*What you will do:*
#1 Answer these questions about the sermon:
(a) At which church was the sermon preached?
(b) What was the offertory anthem?
(c) What begins every day in the Lady Chapel?
#2 Please translate this sentence from the sermon into Spanish: "It consists of a series of three short responses interposed with the Hail Mary, and a final set of petitions asks God to give us some portion of the same grace which filled Mary."
#3 Rewrite the sermon from "This sermon was" to "Parsons’ Ave Maria.", renaming "masses" as "services".

“…Let it be to me according to your word.”

by Fr. Blake

Fra Angelico, The Annunciation. 1433-4.

Fra Angelico, The Annunciation. 1433-4. San Domenico, Cortona.

This sermon was preached at the 8am and 10am masses at S. Stephen’s Church, Providence, on Sunday December 21, 2014, the fourth Sunday in Advent.  The mass setting was Duruflé’s Messe Cum Jubilo and the offertory anthem was Parsons’ Ave Maria.

Collect: We beseech thee, Almighty God, to purify our consciences by thy daily visitation, that when thy Son our Lord cometh he may find in us a mansion prepared for himself; though the same Jesus Christ our Lord, who liveth and reigneth with thee, in the unity of the Holy Spirit, one God, now and for ever. Amen.

2 Samuel 7:1-11, Romans 16:25-27, Luke 1:26-38

In the Name of God, Father, Son, and Holy Ghost, Amen.

Many of you may know that every day in the Lady Chapel here at S. Stephen’s begins with the Angelus.  If you are not familiar with this short devotion, it is simply a pattern of prayer which meditates on the miracle of the Incarnation from the perspective of Our Lady.  It consists of a series of three short responses interposed with the Hail Mary, and a final set of petitions asks God to give us some portion of the same grace which filled Mary.  Most of the text comes from the first chapter of Luke’s Gospel, which we’ve just heard chanted, along with a few bits from a few other places.  If you don’t know the full text, you can easily Google it, or look it up on Wikipedia.  If you have smart phones, you even have my permission to look it up now!

*Items from a dataset:*

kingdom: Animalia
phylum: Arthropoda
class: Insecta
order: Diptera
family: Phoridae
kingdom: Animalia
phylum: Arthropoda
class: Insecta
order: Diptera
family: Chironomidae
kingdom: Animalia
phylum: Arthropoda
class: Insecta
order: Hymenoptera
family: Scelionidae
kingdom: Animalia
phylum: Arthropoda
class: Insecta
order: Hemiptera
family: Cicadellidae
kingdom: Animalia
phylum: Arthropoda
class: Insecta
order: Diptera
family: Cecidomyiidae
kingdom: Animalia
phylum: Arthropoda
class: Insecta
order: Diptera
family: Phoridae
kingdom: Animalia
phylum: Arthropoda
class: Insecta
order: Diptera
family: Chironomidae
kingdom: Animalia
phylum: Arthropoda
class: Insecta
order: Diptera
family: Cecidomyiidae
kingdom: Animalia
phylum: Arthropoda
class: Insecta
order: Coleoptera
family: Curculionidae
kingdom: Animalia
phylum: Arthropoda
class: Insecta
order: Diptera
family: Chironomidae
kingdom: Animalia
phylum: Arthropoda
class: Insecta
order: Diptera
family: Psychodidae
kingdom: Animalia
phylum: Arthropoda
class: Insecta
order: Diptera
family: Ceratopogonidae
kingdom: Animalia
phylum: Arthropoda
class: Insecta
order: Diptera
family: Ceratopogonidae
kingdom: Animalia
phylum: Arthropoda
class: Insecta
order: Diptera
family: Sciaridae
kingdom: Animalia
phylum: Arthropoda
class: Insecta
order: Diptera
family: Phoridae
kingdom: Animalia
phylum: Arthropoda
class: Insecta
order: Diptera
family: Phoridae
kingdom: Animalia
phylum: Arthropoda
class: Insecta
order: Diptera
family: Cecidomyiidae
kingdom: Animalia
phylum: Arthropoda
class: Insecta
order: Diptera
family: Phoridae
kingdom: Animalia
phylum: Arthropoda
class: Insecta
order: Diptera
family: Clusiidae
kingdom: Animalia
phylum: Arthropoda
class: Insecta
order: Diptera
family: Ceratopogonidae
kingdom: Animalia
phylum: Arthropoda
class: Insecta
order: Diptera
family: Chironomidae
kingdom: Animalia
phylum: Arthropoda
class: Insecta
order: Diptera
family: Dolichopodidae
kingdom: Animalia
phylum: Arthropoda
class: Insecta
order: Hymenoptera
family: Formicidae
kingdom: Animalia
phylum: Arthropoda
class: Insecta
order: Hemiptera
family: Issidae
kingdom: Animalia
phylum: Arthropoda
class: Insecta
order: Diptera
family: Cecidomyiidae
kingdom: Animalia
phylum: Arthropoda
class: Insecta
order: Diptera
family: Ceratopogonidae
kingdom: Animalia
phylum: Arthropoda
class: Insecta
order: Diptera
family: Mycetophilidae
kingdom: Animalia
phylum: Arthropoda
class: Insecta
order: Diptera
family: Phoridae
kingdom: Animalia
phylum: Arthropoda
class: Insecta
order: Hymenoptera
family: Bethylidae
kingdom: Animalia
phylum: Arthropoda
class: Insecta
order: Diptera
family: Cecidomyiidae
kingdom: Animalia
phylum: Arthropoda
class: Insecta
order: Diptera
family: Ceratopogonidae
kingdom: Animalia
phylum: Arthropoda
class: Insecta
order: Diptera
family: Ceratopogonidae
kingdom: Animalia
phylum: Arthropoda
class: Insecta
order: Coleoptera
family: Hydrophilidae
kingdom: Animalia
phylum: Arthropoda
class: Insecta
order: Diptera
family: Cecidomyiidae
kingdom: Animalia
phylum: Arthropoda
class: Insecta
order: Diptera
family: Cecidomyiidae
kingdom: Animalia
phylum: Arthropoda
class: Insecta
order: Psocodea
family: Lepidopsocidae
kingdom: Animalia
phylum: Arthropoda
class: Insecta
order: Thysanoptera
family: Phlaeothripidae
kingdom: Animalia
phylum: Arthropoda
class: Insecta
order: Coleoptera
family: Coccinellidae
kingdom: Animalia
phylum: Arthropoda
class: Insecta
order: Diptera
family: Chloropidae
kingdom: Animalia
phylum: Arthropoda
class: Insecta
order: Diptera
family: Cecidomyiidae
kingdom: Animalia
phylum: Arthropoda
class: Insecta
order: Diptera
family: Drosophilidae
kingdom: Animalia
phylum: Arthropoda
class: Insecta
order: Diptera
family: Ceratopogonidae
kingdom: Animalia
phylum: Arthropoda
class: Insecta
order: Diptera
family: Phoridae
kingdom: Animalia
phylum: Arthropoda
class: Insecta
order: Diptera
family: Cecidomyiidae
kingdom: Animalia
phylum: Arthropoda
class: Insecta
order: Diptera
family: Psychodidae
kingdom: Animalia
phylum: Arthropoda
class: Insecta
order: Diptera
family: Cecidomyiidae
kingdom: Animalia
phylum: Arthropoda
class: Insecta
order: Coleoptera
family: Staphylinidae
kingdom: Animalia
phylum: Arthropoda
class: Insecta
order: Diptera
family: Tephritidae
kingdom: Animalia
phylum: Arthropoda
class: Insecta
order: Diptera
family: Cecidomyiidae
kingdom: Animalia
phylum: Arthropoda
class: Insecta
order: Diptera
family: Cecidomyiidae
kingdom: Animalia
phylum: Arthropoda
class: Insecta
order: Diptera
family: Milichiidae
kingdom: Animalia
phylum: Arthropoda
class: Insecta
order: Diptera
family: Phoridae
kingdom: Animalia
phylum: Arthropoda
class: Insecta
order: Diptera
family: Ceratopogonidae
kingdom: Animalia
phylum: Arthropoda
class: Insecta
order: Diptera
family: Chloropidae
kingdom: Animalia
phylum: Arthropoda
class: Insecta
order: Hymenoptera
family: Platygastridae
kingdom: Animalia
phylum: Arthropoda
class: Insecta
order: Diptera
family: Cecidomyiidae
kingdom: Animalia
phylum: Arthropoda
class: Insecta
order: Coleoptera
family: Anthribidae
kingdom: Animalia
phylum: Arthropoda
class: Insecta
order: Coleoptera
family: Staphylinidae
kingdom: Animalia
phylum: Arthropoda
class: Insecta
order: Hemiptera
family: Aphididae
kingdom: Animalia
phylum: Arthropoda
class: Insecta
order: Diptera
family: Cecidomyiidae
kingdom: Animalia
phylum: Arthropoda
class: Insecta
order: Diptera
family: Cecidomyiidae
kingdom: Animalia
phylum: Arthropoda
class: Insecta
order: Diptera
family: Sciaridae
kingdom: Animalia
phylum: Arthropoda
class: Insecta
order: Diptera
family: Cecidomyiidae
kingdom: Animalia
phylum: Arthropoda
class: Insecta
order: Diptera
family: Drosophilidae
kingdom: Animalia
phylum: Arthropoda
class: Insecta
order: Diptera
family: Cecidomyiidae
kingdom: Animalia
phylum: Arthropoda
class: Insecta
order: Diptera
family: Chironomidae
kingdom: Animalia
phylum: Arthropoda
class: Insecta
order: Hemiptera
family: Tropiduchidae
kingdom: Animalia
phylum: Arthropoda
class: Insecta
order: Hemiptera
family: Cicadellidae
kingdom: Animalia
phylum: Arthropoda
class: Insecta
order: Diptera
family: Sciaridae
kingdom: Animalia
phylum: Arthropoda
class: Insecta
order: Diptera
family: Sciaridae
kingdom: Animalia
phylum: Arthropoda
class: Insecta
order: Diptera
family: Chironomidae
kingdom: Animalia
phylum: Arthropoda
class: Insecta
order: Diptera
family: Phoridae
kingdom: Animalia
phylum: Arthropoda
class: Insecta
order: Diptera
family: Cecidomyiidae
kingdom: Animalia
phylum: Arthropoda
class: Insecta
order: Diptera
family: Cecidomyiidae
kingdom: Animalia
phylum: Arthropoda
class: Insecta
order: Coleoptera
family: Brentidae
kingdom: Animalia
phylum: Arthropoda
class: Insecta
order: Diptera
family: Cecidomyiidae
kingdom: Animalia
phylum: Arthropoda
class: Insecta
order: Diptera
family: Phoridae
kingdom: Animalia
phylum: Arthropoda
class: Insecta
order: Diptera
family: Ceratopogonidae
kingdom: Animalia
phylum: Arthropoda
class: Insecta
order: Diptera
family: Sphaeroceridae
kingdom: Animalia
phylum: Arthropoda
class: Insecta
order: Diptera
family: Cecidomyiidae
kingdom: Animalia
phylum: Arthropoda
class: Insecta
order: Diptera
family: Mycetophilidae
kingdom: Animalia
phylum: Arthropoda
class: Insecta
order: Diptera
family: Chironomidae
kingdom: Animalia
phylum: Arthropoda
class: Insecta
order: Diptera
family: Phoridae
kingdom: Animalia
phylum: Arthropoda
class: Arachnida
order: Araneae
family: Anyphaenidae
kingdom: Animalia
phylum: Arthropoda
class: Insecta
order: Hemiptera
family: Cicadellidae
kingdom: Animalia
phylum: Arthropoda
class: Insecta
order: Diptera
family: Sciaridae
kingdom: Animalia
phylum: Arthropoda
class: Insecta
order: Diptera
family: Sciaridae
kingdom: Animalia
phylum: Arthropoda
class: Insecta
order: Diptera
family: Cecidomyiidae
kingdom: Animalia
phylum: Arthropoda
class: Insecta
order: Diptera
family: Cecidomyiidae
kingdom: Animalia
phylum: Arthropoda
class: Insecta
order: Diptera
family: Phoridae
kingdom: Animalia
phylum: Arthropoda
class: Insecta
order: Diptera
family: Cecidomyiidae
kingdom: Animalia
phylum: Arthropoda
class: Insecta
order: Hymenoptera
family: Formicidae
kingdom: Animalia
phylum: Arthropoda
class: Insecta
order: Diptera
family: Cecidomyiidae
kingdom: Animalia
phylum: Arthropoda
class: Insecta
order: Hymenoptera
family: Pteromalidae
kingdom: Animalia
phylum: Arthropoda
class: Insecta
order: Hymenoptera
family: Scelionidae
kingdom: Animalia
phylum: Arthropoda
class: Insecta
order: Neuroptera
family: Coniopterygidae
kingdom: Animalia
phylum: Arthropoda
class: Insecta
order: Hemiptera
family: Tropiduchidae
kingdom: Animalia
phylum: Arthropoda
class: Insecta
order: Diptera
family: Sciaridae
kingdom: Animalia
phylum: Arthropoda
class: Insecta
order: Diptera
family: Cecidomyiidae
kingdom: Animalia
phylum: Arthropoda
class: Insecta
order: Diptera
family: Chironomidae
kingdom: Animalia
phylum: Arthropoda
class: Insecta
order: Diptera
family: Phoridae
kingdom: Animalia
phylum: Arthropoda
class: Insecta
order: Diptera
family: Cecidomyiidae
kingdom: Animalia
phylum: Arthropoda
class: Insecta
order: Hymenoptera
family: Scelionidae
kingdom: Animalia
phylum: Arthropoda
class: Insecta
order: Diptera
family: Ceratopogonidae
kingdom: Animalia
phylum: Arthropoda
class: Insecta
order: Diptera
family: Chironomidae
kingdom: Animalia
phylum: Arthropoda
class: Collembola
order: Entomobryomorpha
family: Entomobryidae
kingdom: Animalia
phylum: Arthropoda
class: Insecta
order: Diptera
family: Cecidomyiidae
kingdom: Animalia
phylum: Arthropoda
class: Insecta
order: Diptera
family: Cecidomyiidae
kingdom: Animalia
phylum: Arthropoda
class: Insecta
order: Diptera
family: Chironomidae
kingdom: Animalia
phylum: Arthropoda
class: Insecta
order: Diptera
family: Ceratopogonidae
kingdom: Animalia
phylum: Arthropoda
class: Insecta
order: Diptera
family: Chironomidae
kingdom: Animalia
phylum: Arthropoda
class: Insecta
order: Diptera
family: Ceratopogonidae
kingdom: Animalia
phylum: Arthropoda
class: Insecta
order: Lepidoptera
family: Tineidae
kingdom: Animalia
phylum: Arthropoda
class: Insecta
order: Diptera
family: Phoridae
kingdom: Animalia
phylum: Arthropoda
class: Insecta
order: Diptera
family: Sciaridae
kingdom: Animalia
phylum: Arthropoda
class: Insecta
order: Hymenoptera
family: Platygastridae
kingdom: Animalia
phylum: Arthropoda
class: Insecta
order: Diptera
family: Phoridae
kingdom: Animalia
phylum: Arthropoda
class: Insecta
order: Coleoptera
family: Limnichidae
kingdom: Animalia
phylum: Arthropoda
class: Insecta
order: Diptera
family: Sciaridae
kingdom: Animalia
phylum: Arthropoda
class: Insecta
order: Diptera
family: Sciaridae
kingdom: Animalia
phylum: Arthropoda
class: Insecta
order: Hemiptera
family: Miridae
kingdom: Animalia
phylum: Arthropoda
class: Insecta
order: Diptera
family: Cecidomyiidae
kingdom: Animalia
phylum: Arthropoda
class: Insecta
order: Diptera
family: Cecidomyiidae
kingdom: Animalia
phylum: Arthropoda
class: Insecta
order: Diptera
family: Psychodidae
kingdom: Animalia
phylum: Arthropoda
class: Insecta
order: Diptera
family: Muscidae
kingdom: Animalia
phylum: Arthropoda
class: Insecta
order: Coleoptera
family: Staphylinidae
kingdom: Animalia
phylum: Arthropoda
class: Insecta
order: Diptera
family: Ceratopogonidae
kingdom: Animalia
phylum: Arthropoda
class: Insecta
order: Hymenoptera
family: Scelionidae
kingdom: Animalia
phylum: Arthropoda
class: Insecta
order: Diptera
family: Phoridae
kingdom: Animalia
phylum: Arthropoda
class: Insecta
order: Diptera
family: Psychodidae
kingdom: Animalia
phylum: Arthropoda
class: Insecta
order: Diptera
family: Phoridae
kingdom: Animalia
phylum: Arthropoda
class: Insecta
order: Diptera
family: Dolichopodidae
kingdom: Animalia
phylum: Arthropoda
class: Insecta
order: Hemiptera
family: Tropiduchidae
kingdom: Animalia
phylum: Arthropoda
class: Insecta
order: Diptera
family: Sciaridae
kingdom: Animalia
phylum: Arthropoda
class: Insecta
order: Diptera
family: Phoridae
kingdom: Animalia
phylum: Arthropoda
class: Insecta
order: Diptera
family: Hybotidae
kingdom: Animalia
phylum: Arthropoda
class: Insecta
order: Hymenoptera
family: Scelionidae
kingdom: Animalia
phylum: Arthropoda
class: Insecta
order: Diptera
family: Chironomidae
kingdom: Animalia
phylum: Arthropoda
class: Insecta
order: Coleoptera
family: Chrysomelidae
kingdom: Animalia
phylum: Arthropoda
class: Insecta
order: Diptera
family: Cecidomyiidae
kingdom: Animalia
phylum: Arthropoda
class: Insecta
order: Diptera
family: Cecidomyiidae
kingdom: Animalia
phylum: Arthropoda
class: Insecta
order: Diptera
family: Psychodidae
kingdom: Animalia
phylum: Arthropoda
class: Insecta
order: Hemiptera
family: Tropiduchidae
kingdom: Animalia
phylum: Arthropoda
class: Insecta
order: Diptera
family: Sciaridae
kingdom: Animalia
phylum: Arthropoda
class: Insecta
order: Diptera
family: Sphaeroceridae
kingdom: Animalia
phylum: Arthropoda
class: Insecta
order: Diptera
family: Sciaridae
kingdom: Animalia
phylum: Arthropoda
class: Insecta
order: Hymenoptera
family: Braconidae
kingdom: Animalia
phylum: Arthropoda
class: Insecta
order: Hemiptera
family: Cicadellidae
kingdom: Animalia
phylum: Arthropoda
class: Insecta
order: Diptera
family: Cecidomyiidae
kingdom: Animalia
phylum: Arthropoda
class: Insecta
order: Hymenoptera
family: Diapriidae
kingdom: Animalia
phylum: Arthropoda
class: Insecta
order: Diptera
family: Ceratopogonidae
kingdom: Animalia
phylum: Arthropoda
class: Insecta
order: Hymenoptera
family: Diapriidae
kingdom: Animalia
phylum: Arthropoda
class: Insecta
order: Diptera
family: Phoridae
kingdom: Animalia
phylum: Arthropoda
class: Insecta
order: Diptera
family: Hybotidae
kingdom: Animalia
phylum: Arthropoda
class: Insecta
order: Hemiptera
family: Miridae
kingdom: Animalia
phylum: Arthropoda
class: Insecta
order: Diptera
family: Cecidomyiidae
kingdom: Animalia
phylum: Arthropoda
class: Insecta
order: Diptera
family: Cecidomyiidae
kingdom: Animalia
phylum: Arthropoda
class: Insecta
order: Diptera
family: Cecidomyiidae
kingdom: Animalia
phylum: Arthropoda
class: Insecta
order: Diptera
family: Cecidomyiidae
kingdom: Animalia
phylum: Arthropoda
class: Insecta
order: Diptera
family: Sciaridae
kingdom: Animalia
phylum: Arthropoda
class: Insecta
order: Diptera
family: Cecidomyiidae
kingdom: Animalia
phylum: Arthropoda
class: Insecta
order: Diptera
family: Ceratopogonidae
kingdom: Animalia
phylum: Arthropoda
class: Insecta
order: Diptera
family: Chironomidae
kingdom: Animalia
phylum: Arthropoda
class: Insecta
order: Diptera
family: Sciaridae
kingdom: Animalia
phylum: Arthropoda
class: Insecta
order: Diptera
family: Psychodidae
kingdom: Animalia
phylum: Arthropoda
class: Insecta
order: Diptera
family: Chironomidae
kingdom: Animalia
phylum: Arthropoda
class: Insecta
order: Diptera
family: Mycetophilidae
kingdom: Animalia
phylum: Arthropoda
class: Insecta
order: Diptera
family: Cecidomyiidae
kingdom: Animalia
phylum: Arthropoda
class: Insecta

*Expected responses:*
#1
(a) S. Stephen's Church, Providence
(b) Parsons' Ave Maria
(c) The Angelus

#2 Consiste en una serie de tres breves respuestas intercaladas con el Avemaría, y un conjunto final de peticiones pide a Dios que nos conceda alguna porción de la misma gracia que llenó a María.

#3
This sermon was preached at the 8am and 10am services at S. Stephen’s Church, Providence, on Sunday December 21, 2014, the fourth Sunday in Advent.  The mass setting was Duruflé’s Messe Cum Jubilo and the offertory anthem was Parsons’ Ave Maria.